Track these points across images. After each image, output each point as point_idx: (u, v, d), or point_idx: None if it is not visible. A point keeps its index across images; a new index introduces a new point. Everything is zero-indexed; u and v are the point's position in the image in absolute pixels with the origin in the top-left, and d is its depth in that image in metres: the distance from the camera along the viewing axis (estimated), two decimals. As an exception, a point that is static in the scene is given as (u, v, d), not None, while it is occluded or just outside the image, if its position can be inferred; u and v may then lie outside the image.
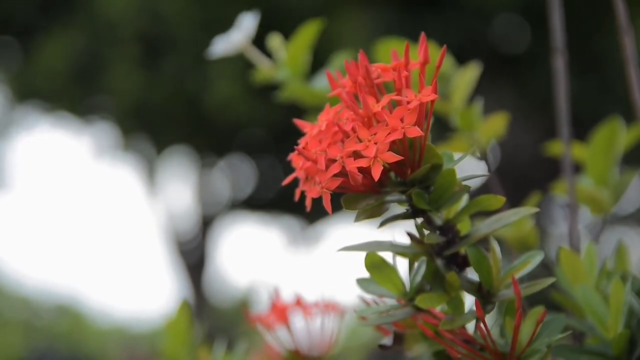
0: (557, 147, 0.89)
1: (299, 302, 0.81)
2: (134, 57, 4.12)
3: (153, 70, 4.12)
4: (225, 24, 1.04)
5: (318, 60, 0.92)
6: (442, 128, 0.85)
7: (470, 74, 0.85)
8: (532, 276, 0.59)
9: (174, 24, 3.95)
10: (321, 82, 0.88)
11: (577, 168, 0.88)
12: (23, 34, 4.57)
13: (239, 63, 3.62)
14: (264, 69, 0.89)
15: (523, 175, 4.09)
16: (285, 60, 0.88)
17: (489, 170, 0.81)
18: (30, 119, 5.47)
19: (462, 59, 0.89)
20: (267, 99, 0.91)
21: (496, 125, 0.86)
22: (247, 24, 0.88)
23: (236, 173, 5.59)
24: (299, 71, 0.88)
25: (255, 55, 0.89)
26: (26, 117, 5.43)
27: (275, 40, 0.89)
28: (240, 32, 0.87)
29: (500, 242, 0.65)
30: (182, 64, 4.02)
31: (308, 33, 0.87)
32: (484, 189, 0.82)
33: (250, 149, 5.15)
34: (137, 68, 4.13)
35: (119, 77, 4.16)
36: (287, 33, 0.91)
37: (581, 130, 1.02)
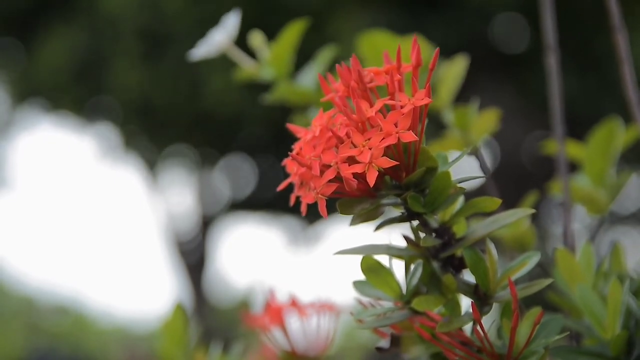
0: (553, 146, 0.88)
1: (294, 303, 0.81)
2: (134, 52, 4.11)
3: (153, 65, 4.11)
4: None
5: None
6: (432, 124, 0.84)
7: (457, 67, 0.84)
8: (530, 277, 0.59)
9: (174, 19, 3.94)
10: (305, 79, 0.86)
11: (576, 167, 0.88)
12: (25, 32, 4.57)
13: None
14: (247, 69, 0.87)
15: (523, 174, 4.09)
16: (268, 59, 0.86)
17: (483, 169, 0.80)
18: (32, 119, 5.47)
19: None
20: (263, 92, 0.89)
21: (488, 122, 0.84)
22: (229, 24, 0.86)
23: (236, 173, 5.58)
24: (283, 71, 0.86)
25: (237, 55, 0.87)
26: (28, 116, 5.43)
27: (257, 39, 0.87)
28: (222, 33, 0.86)
29: (496, 242, 0.65)
30: (182, 59, 4.00)
31: (293, 33, 0.86)
32: (480, 189, 0.81)
33: (251, 149, 5.13)
34: (137, 63, 4.12)
35: (119, 73, 4.16)
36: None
37: (583, 129, 1.01)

▸ **Task instructions**
Give back every record above word for word, dropping pictures.

▸ **Result of this task**
Track these points across images. After each image, output each point as point_idx: (u, v, d), or point_idx: None if it is not visible. A point keeps its index across images; a new index introduces a new point. Everything is zero-indexed; u and v are the point's position in the image in absolute pixels with the origin in the top-left, and d is its depth in that image in metres: the distance from the camera along the viewing axis (estimated), two decimals. As an exception, a point that is static in the scene is given as (u, v, d), not None, while it is occluded or just outside the image, if its position can be inferred; u and v may then lie outside the image.
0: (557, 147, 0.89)
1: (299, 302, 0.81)
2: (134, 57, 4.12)
3: (153, 70, 4.12)
4: (225, 24, 1.04)
5: (318, 60, 0.92)
6: (442, 128, 0.85)
7: (470, 74, 0.85)
8: (532, 276, 0.59)
9: (174, 24, 3.95)
10: (321, 82, 0.88)
11: (577, 168, 0.88)
12: (23, 34, 4.57)
13: (239, 63, 3.62)
14: (264, 69, 0.89)
15: (523, 175, 4.09)
16: (285, 60, 0.88)
17: (489, 170, 0.81)
18: (30, 119, 5.47)
19: (462, 59, 0.89)
20: (267, 99, 0.91)
21: (496, 125, 0.86)
22: (247, 24, 0.88)
23: (236, 173, 5.59)
24: (299, 71, 0.88)
25: (255, 55, 0.89)
26: (26, 117, 5.43)
27: (275, 40, 0.89)
28: (240, 32, 0.87)
29: (500, 242, 0.65)
30: (182, 64, 4.02)
31: (308, 33, 0.87)
32: (484, 189, 0.82)
33: (250, 149, 5.15)
34: (137, 68, 4.13)
35: (119, 77, 4.16)
36: (287, 33, 0.91)
37: (581, 130, 1.02)
0: (553, 146, 0.88)
1: (294, 303, 0.81)
2: (134, 52, 4.11)
3: (153, 65, 4.11)
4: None
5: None
6: (432, 124, 0.84)
7: (457, 67, 0.84)
8: (530, 277, 0.59)
9: (174, 19, 3.94)
10: (305, 79, 0.86)
11: (576, 167, 0.88)
12: (25, 32, 4.57)
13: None
14: (247, 69, 0.87)
15: (523, 174, 4.09)
16: (268, 59, 0.86)
17: (483, 169, 0.80)
18: (32, 119, 5.47)
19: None
20: (263, 92, 0.89)
21: (488, 122, 0.84)
22: (229, 24, 0.86)
23: (236, 173, 5.58)
24: (283, 71, 0.86)
25: (237, 55, 0.87)
26: (28, 116, 5.43)
27: (257, 39, 0.87)
28: (222, 33, 0.86)
29: (496, 242, 0.65)
30: (182, 59, 4.00)
31: (293, 33, 0.86)
32: (480, 189, 0.81)
33: (251, 149, 5.13)
34: (137, 63, 4.12)
35: (119, 73, 4.16)
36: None
37: (583, 129, 1.01)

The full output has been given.